== Supplied text

U.S. anti-discrimination laws apply to most employers. They cover employers who have a certain number of employees — typically 15 or 20. They apply to private sector employers, municipalities, state agencies, federal agencies and government contractors.

These employers are not allowed to discriminate in hiring, firing, promotions, assignments or any aspect of employment.

Unfortunately, there are still instances in which national origin discrimination happens. The Equal Employment Opportunity Commission (EEOC) is the federal agency that enforces our nation’s anti-discrimination laws. It provides some examples of what national origin discrimination may look like:

  • Discrimination based on the person’s appearance, customs or language
  • Discrimination based on the employer’s perception of the person’s national origin
  • Discrimination based on association with a particular national origin group — for example, attendance at a particular school or having a particular last name
  • Discrimination based on accent, unless the accent actually interferes with the person’s ability to do the job
  • Harassment based on national origin, including ethnic slurs, comments about immigration status, making fun of a person’s accent, or other actions that create an intimidating, hostile or offensive working environment
  • Requirements that English be the only language spoken on the job unless the employer can prove this is justified by a business necessity
  • Discrimination based on citizenship status
  • Actions that have a disparate impact upon people based on their national origin, including minimum height requirements, high school diploma requirements, and bars against people with criminal records, unless the employer can show that these are related to the job and are necessary for the company to operate safely or efficiently
  • Retaliation for making a good faith discrimination complaint or for participating in a discrimination or harassment investigation.

It is also illegal to discriminate against immigrants based on the other classes protected by federal law.

If I suspect national origin discrimination, what should I do?

In America, you have the right to work without being subject to employment discrimination. If you think your employer has discriminated against you, you may be able to stop the discrimination and keep your job. Or, you may be able to force the company to pay you money.

You should talk to an attorney before taking any steps at work. Your attorney can help you determine whether national origin discrimination has occurred and what to do about it. This could include filing a complaint with the company, filing a complaint with a state or federal agency, or filing a lawsuit.

====

Request 1: Which federal agency does the employment discrimination text say enforces the nation's anti-discrimination laws?
The records have no connection to the employment discrimination text.

== Dataset records

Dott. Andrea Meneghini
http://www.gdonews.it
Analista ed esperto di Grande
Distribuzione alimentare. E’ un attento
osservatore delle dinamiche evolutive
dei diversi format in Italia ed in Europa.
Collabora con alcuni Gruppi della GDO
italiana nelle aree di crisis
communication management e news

====

Request 2: Rewrite the text read from the records, replacing "Collabora" with "Lavora" and leaving everything else the same.

Worked solution 1: The Equal Employment Opportunity Commission (EEOC).

Worked solution 2:
Dott. Andrea Meneghini
http://www.gdonews.it
Analista ed esperto di Grande
Distribuzione alimentare. E’ un attento
osservatore delle dinamiche evolutive
dei diversi format in Italia ed in Europa.
Lavora con alcuni Gruppi della GDO
italiana nelle aree di crisis
communication management e news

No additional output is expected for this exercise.